> _Given records_:
# # #

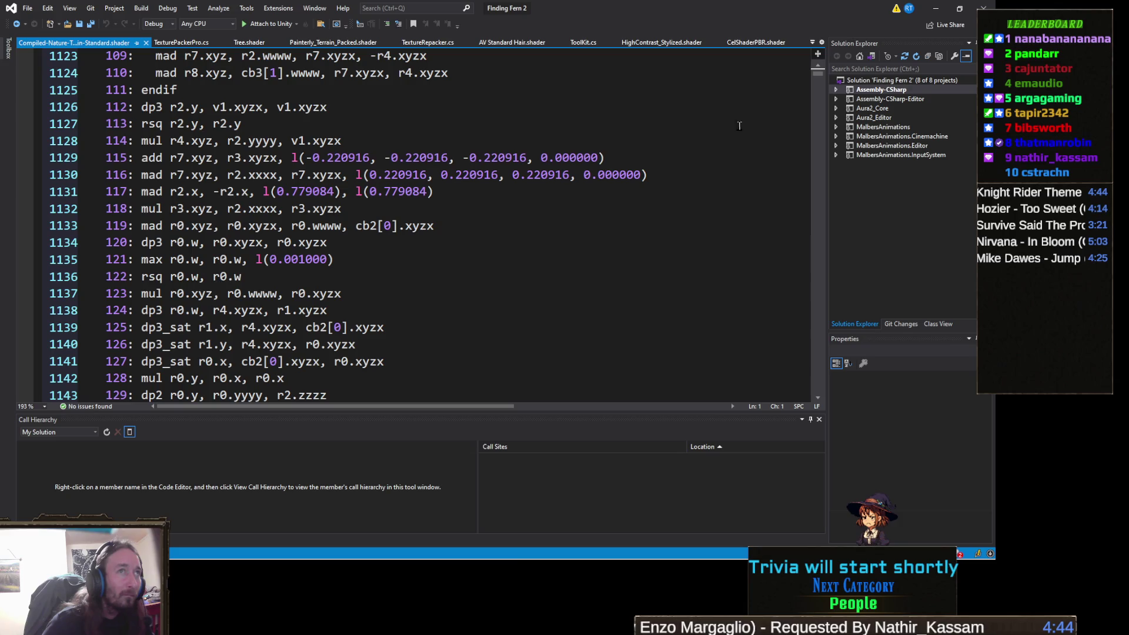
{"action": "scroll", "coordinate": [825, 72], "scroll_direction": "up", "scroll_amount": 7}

# # #

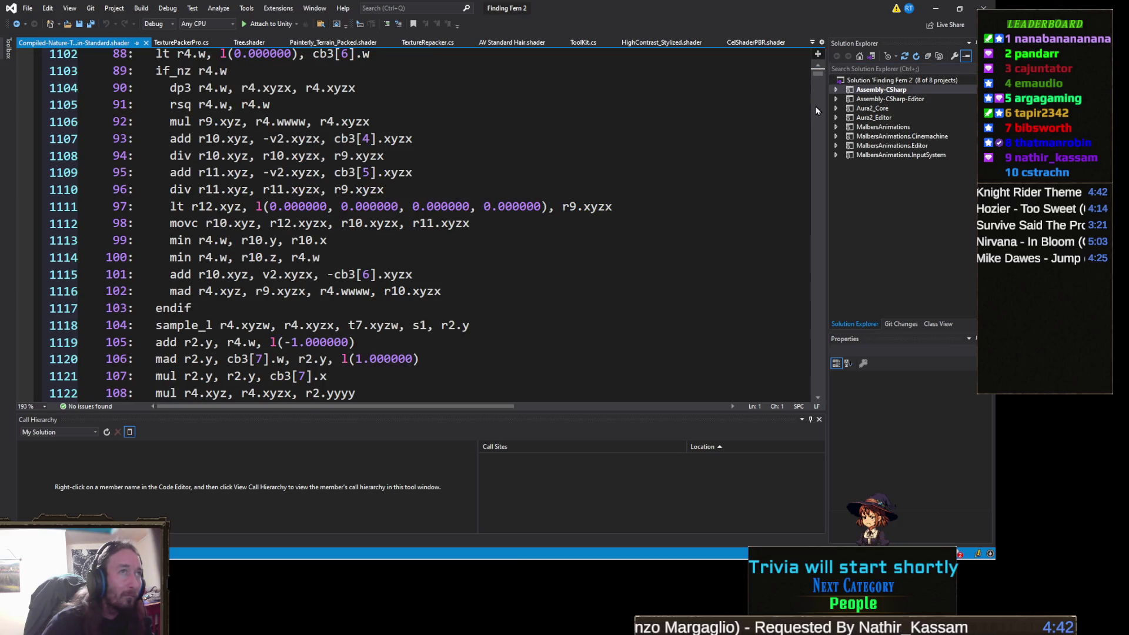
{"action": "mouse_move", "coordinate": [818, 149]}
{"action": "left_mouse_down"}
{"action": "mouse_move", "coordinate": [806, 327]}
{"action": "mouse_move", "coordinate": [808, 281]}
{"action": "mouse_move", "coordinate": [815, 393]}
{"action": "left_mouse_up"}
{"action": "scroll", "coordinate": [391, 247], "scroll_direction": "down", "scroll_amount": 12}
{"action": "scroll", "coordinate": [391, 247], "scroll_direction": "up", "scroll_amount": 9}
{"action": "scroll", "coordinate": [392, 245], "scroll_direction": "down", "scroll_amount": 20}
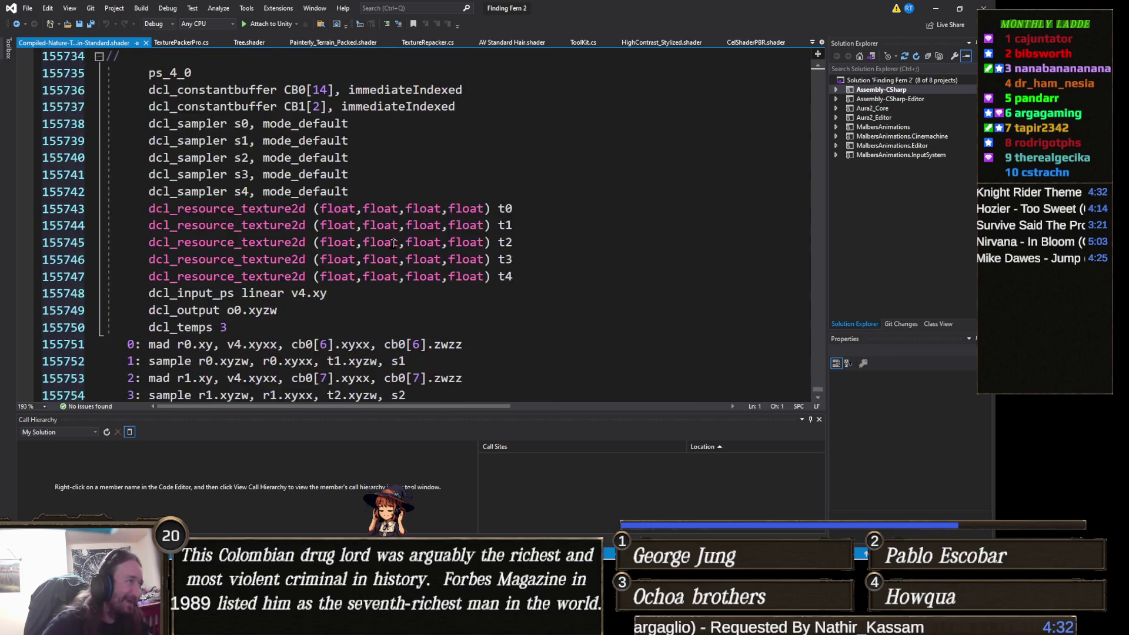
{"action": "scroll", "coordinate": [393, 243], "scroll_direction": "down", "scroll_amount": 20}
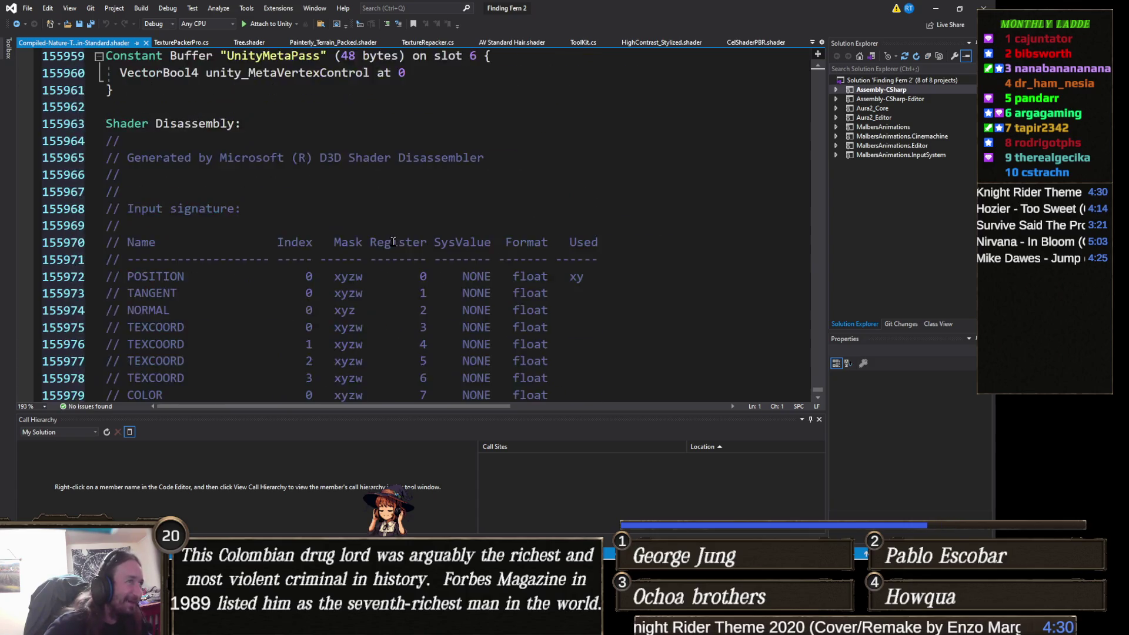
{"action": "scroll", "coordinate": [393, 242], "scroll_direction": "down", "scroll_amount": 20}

# # #

> _The problem_:
From the records above, pull every line that has the string "scroll" and copy it.

> _Reply_:
{"action": "scroll", "coordinate": [825, 72], "scroll_direction": "up", "scroll_amount": 7}
{"action": "scroll", "coordinate": [391, 247], "scroll_direction": "down", "scroll_amount": 12}
{"action": "scroll", "coordinate": [391, 247], "scroll_direction": "up", "scroll_amount": 9}
{"action": "scroll", "coordinate": [392, 245], "scroll_direction": "down", "scroll_amount": 20}
{"action": "scroll", "coordinate": [393, 243], "scroll_direction": "down", "scroll_amount": 20}
{"action": "scroll", "coordinate": [393, 242], "scroll_direction": "down", "scroll_amount": 20}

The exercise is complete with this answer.